## Assignment 1
In the passage on writing Kafka connectors, which class defines the schema for the Twitter example?
## Assignment 2
Carry on the passage on writing Kafka connectors from the point where it stops.

## Source text
* * *
This is a spot where understanding the use cases for your connector data can be very important. If for example you are interested in processing a users Twitter data in exact order, using the status id is the wrong key. You would want to use the users id as the key to ensure that the users data always lands in the same partition. This or manually assign the partition to when you create the SourceRecord.

Values are the bulk of your data.

This is where the bulk of the data is represented in a connector. It is really important to convert your data to the proper schema and java types. For example if your data has Timestamp that is mapped to java.util.data in java. Convert the data in the connector and store it strongly typed. This will benefit the consumers of your plugin, and the framework can assist by storing the data in the most optimized way possible. I created the connect-utils project to help with this conversion. The Parser class is a configurable way to handle a lot of this type conversion.

The twitter example is a very complex example because I want to express as much of the status and user objects as possible. The schema is defined in the StatusConverter class. It is made of up a userSchema, placeSchema, geoLocationSchema, and the parent statusSchema. In AVRO form this translates to a 700 line schema.

Connectors

Hopefully you are still here. That was a wall of text. Connectors are why you are here. So far we have gone over how to define you configuration and your schema. Now we are getting to the fun part of actually doing something with out data. There are two types of connectors Source and Sink.

Source connectors are for extracting data into Kafka from a source system. Source connectors are used to convert data from their source to a Schema and a SourceRecord For example this could be reading a database with JDBC and converting each row to a SourceRecord.

Sink connectors are for loading data from Kafka into a target system. Sink connectors convert a Schema and a SinkRecord to a datatype that is specific to the system being implemented. For example for a JDBC Sink connector you would convert each SinkRecord into a write into the target table.

Exceptions

Handling the exceptions that come from your source or target system is important. You need to have a solid understanding of what exceptions are recoverable and what should stop the connector. If you are throwing exceptions try to be as descriptive as possible. It is a win when someone is able to read your exception message, or log messages until the exception and decipher the fix rather than reading the code. Clearly explaining the issue means less implementation time for the user, and less issues added to your project.
* * *
## Dataset extract
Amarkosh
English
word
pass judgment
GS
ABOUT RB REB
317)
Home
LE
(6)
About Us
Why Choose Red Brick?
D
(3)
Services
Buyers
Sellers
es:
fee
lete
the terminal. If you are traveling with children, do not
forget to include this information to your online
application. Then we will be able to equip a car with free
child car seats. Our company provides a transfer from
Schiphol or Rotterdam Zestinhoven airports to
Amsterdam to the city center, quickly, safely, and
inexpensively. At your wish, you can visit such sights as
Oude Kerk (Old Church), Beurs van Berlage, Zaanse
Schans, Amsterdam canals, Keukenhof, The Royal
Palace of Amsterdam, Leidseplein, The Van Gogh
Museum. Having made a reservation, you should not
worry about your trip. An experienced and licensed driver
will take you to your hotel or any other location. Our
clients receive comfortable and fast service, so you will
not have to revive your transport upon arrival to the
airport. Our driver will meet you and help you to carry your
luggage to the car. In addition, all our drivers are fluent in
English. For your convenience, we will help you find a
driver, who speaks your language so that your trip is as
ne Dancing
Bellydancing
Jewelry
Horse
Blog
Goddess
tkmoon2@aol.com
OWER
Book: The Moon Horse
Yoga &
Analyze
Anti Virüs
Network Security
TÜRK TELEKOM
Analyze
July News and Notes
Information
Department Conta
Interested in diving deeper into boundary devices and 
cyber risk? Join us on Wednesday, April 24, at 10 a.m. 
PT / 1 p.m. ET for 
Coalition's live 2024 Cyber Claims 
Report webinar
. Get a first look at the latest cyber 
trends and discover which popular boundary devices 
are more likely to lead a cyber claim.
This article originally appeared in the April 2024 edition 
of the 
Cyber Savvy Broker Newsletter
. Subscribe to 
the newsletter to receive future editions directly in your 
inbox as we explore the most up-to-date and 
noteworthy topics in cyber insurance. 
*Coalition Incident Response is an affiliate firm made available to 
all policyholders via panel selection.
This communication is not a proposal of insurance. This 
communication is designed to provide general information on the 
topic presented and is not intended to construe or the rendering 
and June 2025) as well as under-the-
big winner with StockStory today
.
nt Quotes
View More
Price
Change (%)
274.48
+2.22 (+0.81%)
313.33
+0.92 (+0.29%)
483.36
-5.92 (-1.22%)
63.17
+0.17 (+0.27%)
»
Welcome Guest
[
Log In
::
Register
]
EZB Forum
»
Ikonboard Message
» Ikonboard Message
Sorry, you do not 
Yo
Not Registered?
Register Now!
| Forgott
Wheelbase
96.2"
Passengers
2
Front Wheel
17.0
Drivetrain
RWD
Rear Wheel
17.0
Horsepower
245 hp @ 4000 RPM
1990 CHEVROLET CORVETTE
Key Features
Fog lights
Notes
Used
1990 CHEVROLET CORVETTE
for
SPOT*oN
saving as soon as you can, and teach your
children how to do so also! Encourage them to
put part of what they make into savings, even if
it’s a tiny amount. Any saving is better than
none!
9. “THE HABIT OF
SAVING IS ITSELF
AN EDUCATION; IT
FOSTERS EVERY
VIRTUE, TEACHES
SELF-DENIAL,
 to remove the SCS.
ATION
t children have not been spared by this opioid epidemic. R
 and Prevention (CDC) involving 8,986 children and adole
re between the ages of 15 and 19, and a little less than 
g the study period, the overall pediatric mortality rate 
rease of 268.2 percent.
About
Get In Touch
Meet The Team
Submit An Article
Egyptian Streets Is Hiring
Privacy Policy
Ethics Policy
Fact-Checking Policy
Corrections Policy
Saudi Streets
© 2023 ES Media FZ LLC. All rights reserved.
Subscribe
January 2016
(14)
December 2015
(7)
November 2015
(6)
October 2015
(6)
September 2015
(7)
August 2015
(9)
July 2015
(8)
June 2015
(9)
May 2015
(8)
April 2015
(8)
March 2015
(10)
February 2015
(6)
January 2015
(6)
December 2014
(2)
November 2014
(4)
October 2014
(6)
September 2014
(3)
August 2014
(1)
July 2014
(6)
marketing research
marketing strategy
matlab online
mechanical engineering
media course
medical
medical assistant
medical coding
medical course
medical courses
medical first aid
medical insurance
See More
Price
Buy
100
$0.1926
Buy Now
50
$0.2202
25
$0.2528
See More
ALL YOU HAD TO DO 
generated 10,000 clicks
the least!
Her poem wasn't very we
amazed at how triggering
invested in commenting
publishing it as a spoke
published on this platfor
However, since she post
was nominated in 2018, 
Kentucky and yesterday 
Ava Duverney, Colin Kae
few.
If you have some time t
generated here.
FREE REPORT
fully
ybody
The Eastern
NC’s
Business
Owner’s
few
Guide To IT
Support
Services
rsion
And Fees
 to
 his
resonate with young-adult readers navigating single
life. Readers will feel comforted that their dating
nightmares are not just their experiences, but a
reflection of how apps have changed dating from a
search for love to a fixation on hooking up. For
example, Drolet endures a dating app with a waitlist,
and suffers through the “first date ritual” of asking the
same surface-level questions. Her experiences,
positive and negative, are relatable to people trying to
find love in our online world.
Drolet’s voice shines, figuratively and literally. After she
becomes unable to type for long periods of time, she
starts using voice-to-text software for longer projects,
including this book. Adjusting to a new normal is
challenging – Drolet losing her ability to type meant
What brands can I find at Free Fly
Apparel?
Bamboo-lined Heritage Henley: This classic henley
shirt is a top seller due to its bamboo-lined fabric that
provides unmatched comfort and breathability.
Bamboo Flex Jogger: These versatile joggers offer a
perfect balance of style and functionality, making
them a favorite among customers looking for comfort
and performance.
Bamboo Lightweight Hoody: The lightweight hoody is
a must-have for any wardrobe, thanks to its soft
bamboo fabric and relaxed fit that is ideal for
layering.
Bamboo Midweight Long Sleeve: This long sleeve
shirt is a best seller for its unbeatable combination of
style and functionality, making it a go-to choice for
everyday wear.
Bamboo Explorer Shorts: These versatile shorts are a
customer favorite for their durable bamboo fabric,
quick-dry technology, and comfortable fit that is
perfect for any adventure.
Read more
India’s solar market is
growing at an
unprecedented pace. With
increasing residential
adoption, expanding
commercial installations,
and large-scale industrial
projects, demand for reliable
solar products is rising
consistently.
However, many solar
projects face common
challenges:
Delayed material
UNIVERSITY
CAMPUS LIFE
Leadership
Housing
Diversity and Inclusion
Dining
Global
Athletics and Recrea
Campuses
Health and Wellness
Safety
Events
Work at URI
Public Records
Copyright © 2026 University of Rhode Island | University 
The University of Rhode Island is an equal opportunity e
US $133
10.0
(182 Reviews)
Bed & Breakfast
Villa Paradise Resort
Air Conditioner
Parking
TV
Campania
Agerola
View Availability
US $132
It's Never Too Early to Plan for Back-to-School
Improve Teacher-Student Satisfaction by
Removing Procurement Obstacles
* * *
## Answer box 1
The StatusConverter class.

## Answer box 2
Hard exceptions - Oh man we're busted

For example if your connector is authenticating to a system with a username and password. If you receive an exception stating that the authentication failed, this is typically not an exception that can be corrected by retrying. Continuing to attempt to connect could potentially cause an account to be locked out. This is problematic. Throwing a runtime exception like ConnectException will cause the connector to enter a failed state. With proper monitoring this will alert the operators that there is an issue.

Another unrecoverable error might be something configurtion related. Maybe the configuration calls for a file that is on the local filesystem, but the file does not exist on disk. If this file is required this would be an unrecoverable exception that should stop the connector.

Retriable Exceptions - This might work...

Some exceptions you encounter with your source system may be recoverable. For example if you are writing to a web service and it throws a 500. This might be a momentary problem with the service, and retrying at a later time might be successful. In cases like this throwing a RetriableException will cause the Kafka Connect framework to wait and retry the same call again.

Connector Startup

Both SinkConnector and SinkConnector inherit from Connector so the startup procedures are the same.

Task Configuration

During the start(Map<String, String>) method of the TwitterSourceConnector, the values defined in our properties file are passed into our start method as a Map<String, String>. In the example below we create a new instance of the TwitterSourceConnectorConfig which validates the configuration. If there are any problems with the configuration an exception is thrown and the rest of the method is never executed. Once we pass the connector validation we stash our Map<String, String> in a local variable. For other systems this might be the time to perform some other operations like setup an extract or run a configuration procedure. Things that you only want to run once per connector.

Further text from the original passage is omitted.